Luanda, 17 NOVEMBRO 17 (6ª FEIRA) - A teoria cosmopolita, segundo a qual as ferramentas que compõem as redes sociais constituem alternativas aos meios convencionais de informação, volta a ser questionada. Nos “twiters”, “facebooks”, “watsApps", “vibers”, entre outros, tudo é publicado e nada desaprovado: às tantas, não há responsabilidade, nem responsabilização.

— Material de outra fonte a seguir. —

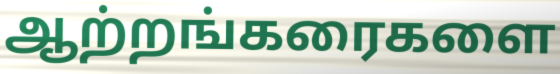
ஆற்றங்கரைகளை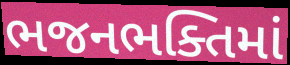
ભજનભક્તિમાંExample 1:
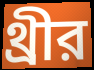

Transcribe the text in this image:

থ্রীর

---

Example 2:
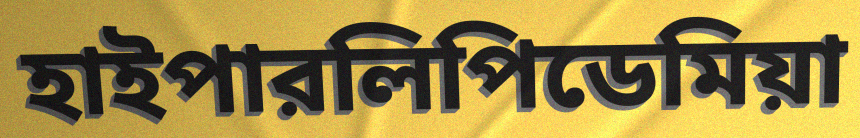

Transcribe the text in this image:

হাইপারলিপিডেমিয়া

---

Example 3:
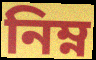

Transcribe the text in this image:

নিম্ন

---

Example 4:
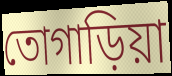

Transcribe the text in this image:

তোগাড়িয়া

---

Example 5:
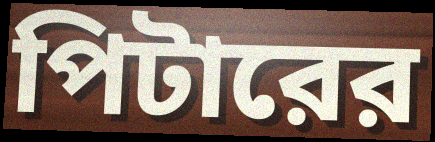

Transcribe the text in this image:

পিটারের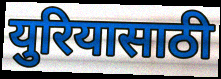
युरियासाठी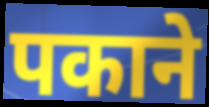
पकाने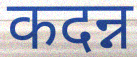
कदन्न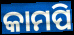
କାମପିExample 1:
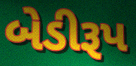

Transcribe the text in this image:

બેડીરૂપ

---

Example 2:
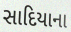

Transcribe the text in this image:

સાદિયાના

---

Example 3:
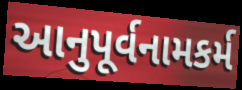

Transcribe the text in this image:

આનુપૂર્વનામકર્મ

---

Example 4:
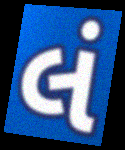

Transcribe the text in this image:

લં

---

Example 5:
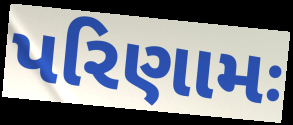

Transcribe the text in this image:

પરિણામઃ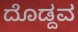
ದೊಡ್ದವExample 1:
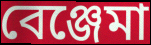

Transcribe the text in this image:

বেঞ্জেমা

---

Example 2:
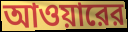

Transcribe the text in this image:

আওয়ারের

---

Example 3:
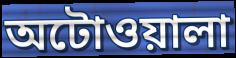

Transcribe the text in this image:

অটোওয়ালা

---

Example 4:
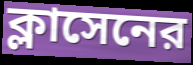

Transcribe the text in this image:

ক্লাসেনের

Esta análise remete-nos à imperiosa avaliação das liberdades de pensamento e de expressão, consagradas por lei, ante a necessidade da preservação da integridade individual e colectiva. Especialistas dos vários ramos defendem a regulamentação dessa plataforma virtual de comunicação e interacção, para prevenir a desarticulação social e a política dos Estados.

Em Angola está tipificada, no novo Código Penal, a Lei dos Crimes Informáticos, com a qual se prevê responsabilizar o uso indevido e criminoso da rede social. Serão responsabilizados os utentes que produzam ou reproduzam informações ou conteúdos que lesem a outrem ou que ponham em causa o bem comum: a soberania nacional.

A “aldeia global”, à qual temos acedido virtualmente, tem sido, também, um meio para que terroristas, assassinos, enfim, criminosos de vária estirpe passem as suas ideologias fundamentalistas, individuais ou de grupo.

Fotos e informações sigilosas ou delicadas caem diariamente na rede social, sem que haja um apuramento. Ou seja, acautelado o impacto de tal acção.

Será que alguém já questionou-se sobre a eventual e indirecta participação no assalto ou na morte de outrem, pelo uso indevido dessa plataforma? Pela desarticulação nacional?

Enquanto as vítimas pela devassa ou exposição indevida calcorreiam para a reposição da verdade ou protecção dos dados, os prevaricadores, subterfugiados nos monitores ou em “smartfones andróides”, andam soltos, como se nada tivessem feito.

No Jornalismo, profissão que é erroneamente comparado o exercício da rede social, existem três pressupostos: informar, formar e entreter. O que pressupõe, antes de mais, apurar as alegações, antes da sua divulgação. Pautar pelo contraditório para não comprometer esses princípios, que são o seu objecto.

Nada é mais vil do que a desinformação.